RECORDS SHOWN Start Marker

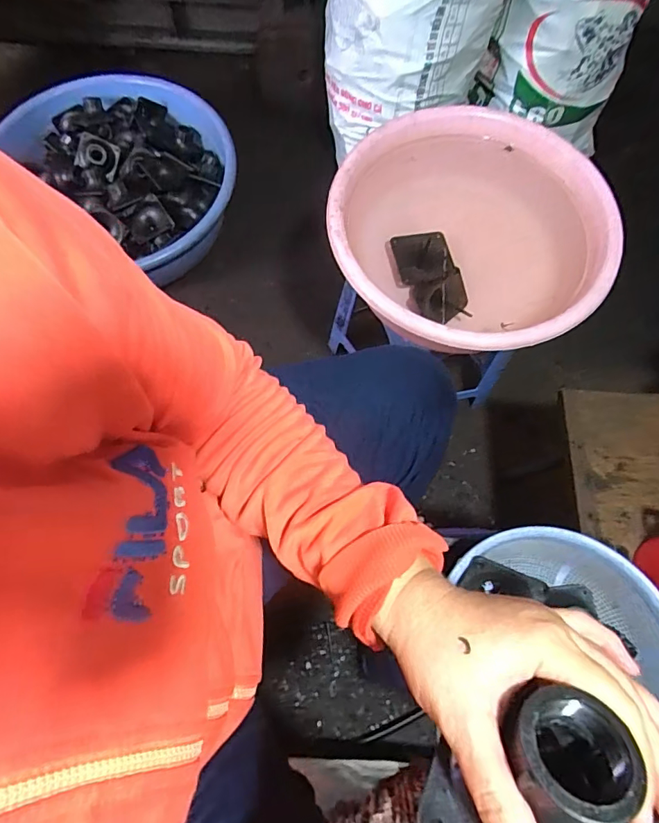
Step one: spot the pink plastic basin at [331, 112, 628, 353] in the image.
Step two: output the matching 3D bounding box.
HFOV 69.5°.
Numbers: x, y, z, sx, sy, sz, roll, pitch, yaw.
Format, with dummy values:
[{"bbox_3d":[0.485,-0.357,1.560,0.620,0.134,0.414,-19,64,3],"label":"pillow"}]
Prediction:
[{"bbox_3d":[0.219,-0.267,0.750,0.418,0.128,0.415,1,72,-2],"label":"pink plastic basin"}]

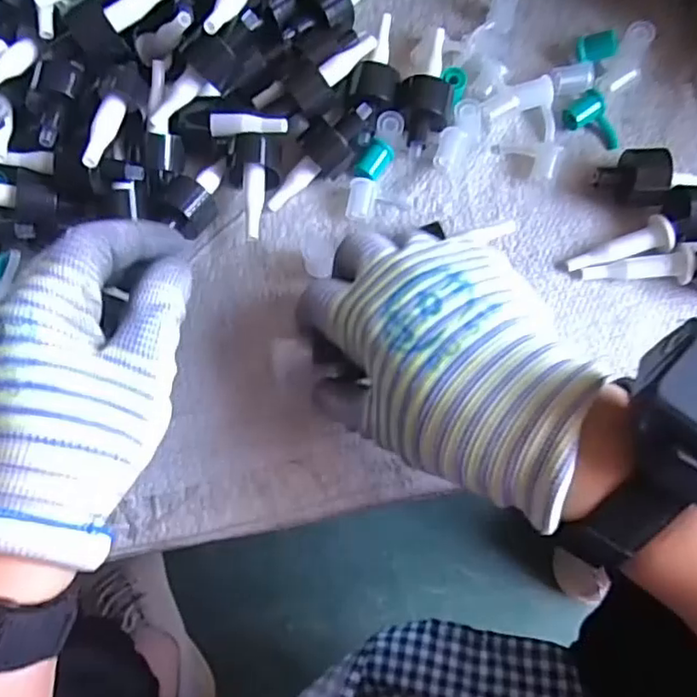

RECORDS SHOWN End Marker

## WHAT YOU HAVE TO DO
Omitting all pictures, copy the preceding entries without any alteration.

## SOLUTION TO THIS TASK
Step one: spot the pink plastic basin at [331, 112, 628, 353] in the image.
Step two: output the matching 3D bounding box.
HFOV 69.5°.
Numbers: x, y, z, sx, sy, sz, roll, pitch, yaw.
Format, with dummy values:
[{"bbox_3d":[0.485,-0.357,1.560,0.620,0.134,0.414,-19,64,3],"label":"pillow"}]
Prediction:
[{"bbox_3d":[0.219,-0.267,0.750,0.418,0.128,0.415,1,72,-2],"label":"pink plastic basin"}]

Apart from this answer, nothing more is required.